The artist behind a guerilla sculpture installation in East Vancouver that town plans to remove is fighting to save lots of the work.
The art work in query is a big, black spider product of recycled materials affixed beneath an overpass near Broadway and Victoria Drive, and visual from the SkyTrain Millennium Line.
Town says the work was unsanctioned, and that it’s within the midst of plans on how you can best remove the spider.
The anonymous Montreal-based artist who goes by the moniker Junko Playtime is asking on supporters to contact town and ask it to go away the guerilla installation, titled Phobia, in place.
“I believe it’s a shame, there’s are a number of folks that really benefit from the artwork and would love for it to remain there. Sure, there are some folks that won’t prefer it, however it’s not possible to please everyone with public art,” Playtime told Global News in an email.
“The work is positioned in a way that doesn’t put anything or anyone in peril and may easily be ignored if someone doesn’t want to take a look at it.”
Junko Playtime contrasted town’s response to the spider to the mounting piles of trash along the rail line where it was installed, saying it doesn’t make sense to remove the art but not the rubbish.
“By way of this piece, town didn’t pay a dime for it. It’s built out of waste material collected within the streets so it’s essentially cleansing up a number of the litter and there’s an enormous amount of folks that really enjoy it — looks like a fairly good deal to me,” he said.
The City of Vancouver said the artwork was installed without review or approval, and that it began planning to remove it after complaints from the general public.

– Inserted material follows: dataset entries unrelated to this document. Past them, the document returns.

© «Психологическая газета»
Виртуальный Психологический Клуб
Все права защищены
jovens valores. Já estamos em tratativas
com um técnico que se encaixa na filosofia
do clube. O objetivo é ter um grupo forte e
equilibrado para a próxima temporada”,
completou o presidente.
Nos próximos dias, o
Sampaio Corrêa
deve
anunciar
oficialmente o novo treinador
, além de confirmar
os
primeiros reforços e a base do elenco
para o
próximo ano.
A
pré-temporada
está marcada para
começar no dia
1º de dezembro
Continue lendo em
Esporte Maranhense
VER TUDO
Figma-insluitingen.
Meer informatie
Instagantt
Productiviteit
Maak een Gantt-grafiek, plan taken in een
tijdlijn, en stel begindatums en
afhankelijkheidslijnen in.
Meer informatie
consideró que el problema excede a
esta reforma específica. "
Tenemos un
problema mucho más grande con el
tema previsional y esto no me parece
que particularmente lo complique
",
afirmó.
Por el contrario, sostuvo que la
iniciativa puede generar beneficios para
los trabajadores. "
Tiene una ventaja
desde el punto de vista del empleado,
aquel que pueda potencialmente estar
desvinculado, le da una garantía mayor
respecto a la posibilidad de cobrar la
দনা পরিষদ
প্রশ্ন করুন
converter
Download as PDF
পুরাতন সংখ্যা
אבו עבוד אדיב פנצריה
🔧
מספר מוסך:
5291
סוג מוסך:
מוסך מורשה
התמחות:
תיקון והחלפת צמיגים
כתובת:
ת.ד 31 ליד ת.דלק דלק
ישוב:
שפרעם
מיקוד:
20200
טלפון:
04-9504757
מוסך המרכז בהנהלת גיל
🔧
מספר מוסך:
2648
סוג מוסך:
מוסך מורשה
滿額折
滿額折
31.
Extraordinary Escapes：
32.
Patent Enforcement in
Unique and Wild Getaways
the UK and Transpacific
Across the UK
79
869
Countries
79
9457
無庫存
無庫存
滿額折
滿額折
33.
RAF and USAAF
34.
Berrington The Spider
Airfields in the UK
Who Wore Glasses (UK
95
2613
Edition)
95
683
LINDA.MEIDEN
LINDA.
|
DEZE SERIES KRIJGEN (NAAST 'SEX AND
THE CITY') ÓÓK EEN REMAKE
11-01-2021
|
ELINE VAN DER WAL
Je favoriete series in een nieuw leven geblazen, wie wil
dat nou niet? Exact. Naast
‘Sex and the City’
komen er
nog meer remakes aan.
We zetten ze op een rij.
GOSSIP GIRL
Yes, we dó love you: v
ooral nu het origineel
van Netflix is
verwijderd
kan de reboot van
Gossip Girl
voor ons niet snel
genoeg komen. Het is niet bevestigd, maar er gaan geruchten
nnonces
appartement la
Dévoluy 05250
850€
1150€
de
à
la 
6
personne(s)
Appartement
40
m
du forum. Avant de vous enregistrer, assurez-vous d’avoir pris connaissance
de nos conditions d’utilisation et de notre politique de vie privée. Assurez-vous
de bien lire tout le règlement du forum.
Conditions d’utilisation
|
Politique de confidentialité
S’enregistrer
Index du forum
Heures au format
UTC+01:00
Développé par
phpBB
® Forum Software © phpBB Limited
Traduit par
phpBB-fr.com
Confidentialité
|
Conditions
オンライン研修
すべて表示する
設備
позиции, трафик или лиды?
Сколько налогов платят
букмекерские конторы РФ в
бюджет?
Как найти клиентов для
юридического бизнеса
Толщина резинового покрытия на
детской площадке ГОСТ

It pointed to town’s official public art program, which selects works through a jury process or its Public Art Committee, and that every one approved pieces are vetted by engineers to make sure safety, structural integrity, longevity and maintenance plans.
“The installation of public art on key infrastructure, akin to a bridge, would require due process to make sure safety. The unsanctioned spider artwork has not been through this review process,” it said in an announcement Friday.
The fee of removing the spider stays unclear, based on town.
The artist responded by suggesting leaving the piece in place was a likelihood for Vancouver to shake its dubious repute as “no fun city,” which he said it had earned “for a reason.”
The spider is just not the primary artwork by Junko Playtime to look in Metro Vancouver.
Last month, Habitat, a sanctioned piece he created from reclaimed materials appeared outside the Bentall Centre Gallery as a component of the Vancouver Mural Festival’s Winter Arts Festival.
Last yr, a big, yellow, insect-like sculpture he created called Queen BX1000 appeared in an empty lot near the Fraser River near the Canada Line.
The artist, who said his work revolves around themes of biodiversity and ecological responsibility, said he designed the spider installation specifically for the situation where he placed it, telling Global News, “the cliff face covered overhead by the big metal and concrete bridge really felt like a fitting environment for a creation like this to inhabit.”